- Opening Delimiter -

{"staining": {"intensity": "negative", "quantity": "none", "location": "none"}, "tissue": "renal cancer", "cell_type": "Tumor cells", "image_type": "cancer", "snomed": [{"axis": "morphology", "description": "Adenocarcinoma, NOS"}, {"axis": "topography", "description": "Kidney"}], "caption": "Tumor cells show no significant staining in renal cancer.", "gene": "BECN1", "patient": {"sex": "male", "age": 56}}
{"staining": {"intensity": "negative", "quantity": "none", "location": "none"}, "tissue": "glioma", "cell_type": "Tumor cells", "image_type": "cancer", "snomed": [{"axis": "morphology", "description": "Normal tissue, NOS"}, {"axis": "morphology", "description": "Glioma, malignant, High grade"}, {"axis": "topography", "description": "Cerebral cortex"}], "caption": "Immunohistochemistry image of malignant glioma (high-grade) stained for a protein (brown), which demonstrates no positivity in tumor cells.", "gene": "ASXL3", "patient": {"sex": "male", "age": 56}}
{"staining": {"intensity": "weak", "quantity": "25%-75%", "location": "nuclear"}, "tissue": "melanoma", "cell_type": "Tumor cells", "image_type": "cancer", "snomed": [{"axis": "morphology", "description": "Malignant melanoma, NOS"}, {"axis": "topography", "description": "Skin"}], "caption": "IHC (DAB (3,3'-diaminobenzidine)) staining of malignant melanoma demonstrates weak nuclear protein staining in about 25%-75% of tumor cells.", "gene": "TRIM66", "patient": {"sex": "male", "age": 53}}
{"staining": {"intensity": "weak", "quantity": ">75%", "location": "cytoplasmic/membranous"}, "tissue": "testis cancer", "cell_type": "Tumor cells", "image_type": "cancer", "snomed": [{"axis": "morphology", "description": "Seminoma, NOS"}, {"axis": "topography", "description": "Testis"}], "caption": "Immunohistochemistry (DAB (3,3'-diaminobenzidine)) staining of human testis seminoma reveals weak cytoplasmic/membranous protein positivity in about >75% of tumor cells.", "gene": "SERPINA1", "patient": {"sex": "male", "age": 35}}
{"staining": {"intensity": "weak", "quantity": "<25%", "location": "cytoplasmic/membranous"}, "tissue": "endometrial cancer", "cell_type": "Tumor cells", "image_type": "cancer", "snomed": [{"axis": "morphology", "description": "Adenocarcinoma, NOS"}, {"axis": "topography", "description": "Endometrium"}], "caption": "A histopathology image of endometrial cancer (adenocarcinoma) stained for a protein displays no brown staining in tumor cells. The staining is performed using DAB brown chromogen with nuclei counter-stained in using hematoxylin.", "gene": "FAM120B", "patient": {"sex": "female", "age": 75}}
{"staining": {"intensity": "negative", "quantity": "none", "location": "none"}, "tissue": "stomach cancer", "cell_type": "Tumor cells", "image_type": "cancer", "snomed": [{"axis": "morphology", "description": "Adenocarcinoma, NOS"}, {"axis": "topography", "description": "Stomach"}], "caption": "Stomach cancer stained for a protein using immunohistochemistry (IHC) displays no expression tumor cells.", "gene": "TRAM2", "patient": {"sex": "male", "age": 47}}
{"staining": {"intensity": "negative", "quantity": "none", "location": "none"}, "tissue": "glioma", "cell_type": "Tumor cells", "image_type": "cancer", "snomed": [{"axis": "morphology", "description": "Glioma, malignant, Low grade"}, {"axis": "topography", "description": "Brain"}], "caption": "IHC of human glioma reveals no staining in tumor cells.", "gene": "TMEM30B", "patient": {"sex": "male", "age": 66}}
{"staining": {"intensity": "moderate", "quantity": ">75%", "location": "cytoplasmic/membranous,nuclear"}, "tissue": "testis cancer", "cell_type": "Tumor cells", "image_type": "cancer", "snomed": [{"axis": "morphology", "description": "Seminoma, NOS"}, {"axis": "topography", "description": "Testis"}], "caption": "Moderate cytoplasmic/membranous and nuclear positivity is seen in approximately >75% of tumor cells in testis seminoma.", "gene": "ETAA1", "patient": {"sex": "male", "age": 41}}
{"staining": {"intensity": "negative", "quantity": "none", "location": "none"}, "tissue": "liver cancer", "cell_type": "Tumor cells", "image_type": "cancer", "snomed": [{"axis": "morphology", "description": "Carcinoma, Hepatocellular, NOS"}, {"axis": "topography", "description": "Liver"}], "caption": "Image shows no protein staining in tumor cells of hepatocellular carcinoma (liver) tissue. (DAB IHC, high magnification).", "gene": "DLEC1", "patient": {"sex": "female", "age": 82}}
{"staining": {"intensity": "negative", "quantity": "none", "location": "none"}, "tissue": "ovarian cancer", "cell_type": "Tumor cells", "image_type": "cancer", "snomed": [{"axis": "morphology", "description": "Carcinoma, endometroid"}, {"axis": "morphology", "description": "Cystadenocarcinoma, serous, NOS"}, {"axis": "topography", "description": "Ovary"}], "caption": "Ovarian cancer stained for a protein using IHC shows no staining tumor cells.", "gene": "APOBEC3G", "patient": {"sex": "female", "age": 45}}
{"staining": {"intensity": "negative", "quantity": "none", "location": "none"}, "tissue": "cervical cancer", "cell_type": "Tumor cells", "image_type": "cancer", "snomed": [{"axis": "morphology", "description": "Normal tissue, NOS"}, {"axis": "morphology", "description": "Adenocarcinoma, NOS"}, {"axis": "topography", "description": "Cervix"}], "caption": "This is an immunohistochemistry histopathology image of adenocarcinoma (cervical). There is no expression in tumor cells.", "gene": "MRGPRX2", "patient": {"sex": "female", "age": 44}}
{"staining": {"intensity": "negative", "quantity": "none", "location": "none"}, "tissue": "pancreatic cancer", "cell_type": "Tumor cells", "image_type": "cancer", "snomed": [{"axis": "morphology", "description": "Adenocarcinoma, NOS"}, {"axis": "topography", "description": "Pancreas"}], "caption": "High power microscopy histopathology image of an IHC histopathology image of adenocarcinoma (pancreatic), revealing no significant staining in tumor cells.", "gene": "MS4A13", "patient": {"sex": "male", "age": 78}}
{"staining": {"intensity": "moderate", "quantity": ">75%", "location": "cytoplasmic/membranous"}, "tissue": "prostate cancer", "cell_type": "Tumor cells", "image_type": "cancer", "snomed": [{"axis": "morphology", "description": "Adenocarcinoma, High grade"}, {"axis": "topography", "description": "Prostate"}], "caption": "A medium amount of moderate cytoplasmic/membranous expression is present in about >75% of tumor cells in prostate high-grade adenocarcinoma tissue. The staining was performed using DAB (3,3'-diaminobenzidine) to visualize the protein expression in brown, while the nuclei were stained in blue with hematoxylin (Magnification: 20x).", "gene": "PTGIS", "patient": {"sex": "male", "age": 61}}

- Closing Delimiter -

● **Instructions for the task**:
Transcribe each entry exactly as it appears.

● **Solution**:
{"staining": {"intensity": "negative", "quantity": "none", "location": "none"}, "tissue": "renal cancer", "cell_type": "Tumor cells", "image_type": "cancer", "snomed": [{"axis": "morphology", "description": "Adenocarcinoma, NOS"}, {"axis": "topography", "description": "Kidney"}], "caption": "Tumor cells show no significant staining in renal cancer.", "gene": "BECN1", "patient": {"sex": "male", "age": 56}}
{"staining": {"intensity": "negative", "quantity": "none", "location": "none"}, "tissue": "glioma", "cell_type": "Tumor cells", "image_type": "cancer", "snomed": [{"axis": "morphology", "description": "Normal tissue, NOS"}, {"axis": "morphology", "description": "Glioma, malignant, High grade"}, {"axis": "topography", "description": "Cerebral cortex"}], "caption": "Immunohistochemistry image of malignant glioma (high-grade) stained for a protein (brown), which demonstrates no positivity in tumor cells.", "gene": "ASXL3", "patient": {"sex": "male", "age": 56}}
{"staining": {"intensity": "weak", "quantity": "25%-75%", "location": "nuclear"}, "tissue": "melanoma", "cell_type": "Tumor cells", "image_type": "cancer", "snomed": [{"axis": "morphology", "description": "Malignant melanoma, NOS"}, {"axis": "topography", "description": "Skin"}], "caption": "IHC (DAB (3,3'-diaminobenzidine)) staining of malignant melanoma demonstrates weak nuclear protein staining in about 25%-75% of tumor cells.", "gene": "TRIM66", "patient": {"sex": "male", "age": 53}}
{"staining": {"intensity": "weak", "quantity": ">75%", "location": "cytoplasmic/membranous"}, "tissue": "testis cancer", "cell_type": "Tumor cells", "image_type": "cancer", "snomed": [{"axis": "morphology", "description": "Seminoma, NOS"}, {"axis": "topography", "description": "Testis"}], "caption": "Immunohistochemistry (DAB (3,3'-diaminobenzidine)) staining of human testis seminoma reveals weak cytoplasmic/membranous protein positivity in about >75% of tumor cells.", "gene": "SERPINA1", "patient": {"sex": "male", "age": 35}}
{"staining": {"intensity": "weak", "quantity": "<25%", "location": "cytoplasmic/membranous"}, "tissue": "endometrial cancer", "cell_type": "Tumor cells", "image_type": "cancer", "snomed": [{"axis": "morphology", "description": "Adenocarcinoma, NOS"}, {"axis": "topography", "description": "Endometrium"}], "caption": "A histopathology image of endometrial cancer (adenocarcinoma) stained for a protein displays no brown staining in tumor cells. The staining is performed using DAB brown chromogen with nuclei counter-stained in using hematoxylin.", "gene": "FAM120B", "patient": {"sex": "female", "age": 75}}
{"staining": {"intensity": "negative", "quantity": "none", "location": "none"}, "tissue": "stomach cancer", "cell_type": "Tumor cells", "image_type": "cancer", "snomed": [{"axis": "morphology", "description": "Adenocarcinoma, NOS"}, {"axis": "topography", "description": "Stomach"}], "caption": "Stomach cancer stained for a protein using immunohistochemistry (IHC) displays no expression tumor cells.", "gene": "TRAM2", "patient": {"sex": "male", "age": 47}}
{"staining": {"intensity": "negative", "quantity": "none", "location": "none"}, "tissue": "glioma", "cell_type": "Tumor cells", "image_type": "cancer", "snomed": [{"axis": "morphology", "description": "Glioma, malignant, Low grade"}, {"axis": "topography", "description": "Brain"}], "caption": "IHC of human glioma reveals no staining in tumor cells.", "gene": "TMEM30B", "patient": {"sex": "male", "age": 66}}
{"staining": {"intensity": "moderate", "quantity": ">75%", "location": "cytoplasmic/membranous,nuclear"}, "tissue": "testis cancer", "cell_type": "Tumor cells", "image_type": "cancer", "snomed": [{"axis": "morphology", "description": "Seminoma, NOS"}, {"axis": "topography", "description": "Testis"}], "caption": "Moderate cytoplasmic/membranous and nuclear positivity is seen in approximately >75% of tumor cells in testis seminoma.", "gene": "ETAA1", "patient": {"sex": "male", "age": 41}}
{"staining": {"intensity": "negative", "quantity": "none", "location": "none"}, "tissue": "liver cancer", "cell_type": "Tumor cells", "image_type": "cancer", "snomed": [{"axis": "morphology", "description": "Carcinoma, Hepatocellular, NOS"}, {"axis": "topography", "description": "Liver"}], "caption": "Image shows no protein staining in tumor cells of hepatocellular carcinoma (liver) tissue. (DAB IHC, high magnification).", "gene": "DLEC1", "patient": {"sex": "female", "age": 82}}
{"staining": {"intensity": "negative", "quantity": "none", "location": "none"}, "tissue": "ovarian cancer", "cell_type": "Tumor cells", "image_type": "cancer", "snomed": [{"axis": "morphology", "description": "Carcinoma, endometroid"}, {"axis": "morphology", "description": "Cystadenocarcinoma, serous, NOS"}, {"axis": "topography", "description": "Ovary"}], "caption": "Ovarian cancer stained for a protein using IHC shows no staining tumor cells.", "gene": "APOBEC3G", "patient": {"sex": "female", "age": 45}}
{"staining": {"intensity": "negative", "quantity": "none", "location": "none"}, "tissue": "cervical cancer", "cell_type": "Tumor cells", "image_type": "cancer", "snomed": [{"axis": "morphology", "description": "Normal tissue, NOS"}, {"axis": "morphology", "description": "Adenocarcinoma, NOS"}, {"axis": "topography", "description": "Cervix"}], "caption": "This is an immunohistochemistry histopathology image of adenocarcinoma (cervical). There is no expression in tumor cells.", "gene": "MRGPRX2", "patient": {"sex": "female", "age": 44}}
{"staining": {"intensity": "negative", "quantity": "none", "location": "none"}, "tissue": "pancreatic cancer", "cell_type": "Tumor cells", "image_type": "cancer", "snomed": [{"axis": "morphology", "description": "Adenocarcinoma, NOS"}, {"axis": "topography", "description": "Pancreas"}], "caption": "High power microscopy histopathology image of an IHC histopathology image of adenocarcinoma (pancreatic), revealing no significant staining in tumor cells.", "gene": "MS4A13", "patient": {"sex": "male", "age": 78}}
{"staining": {"intensity": "moderate", "quantity": ">75%", "location": "cytoplasmic/membranous"}, "tissue": "prostate cancer", "cell_type": "Tumor cells", "image_type": "cancer", "snomed": [{"axis": "morphology", "description": "Adenocarcinoma, High grade"}, {"axis": "topography", "description": "Prostate"}], "caption": "A medium amount of moderate cytoplasmic/membranous expression is present in about >75% of tumor cells in prostate high-grade adenocarcinoma tissue. The staining was performed using DAB (3,3'-diaminobenzidine) to visualize the protein expression in brown, while the nuclei were stained in blue with hematoxylin (Magnification: 20x).", "gene": "PTGIS", "patient": {"sex": "male", "age": 61}}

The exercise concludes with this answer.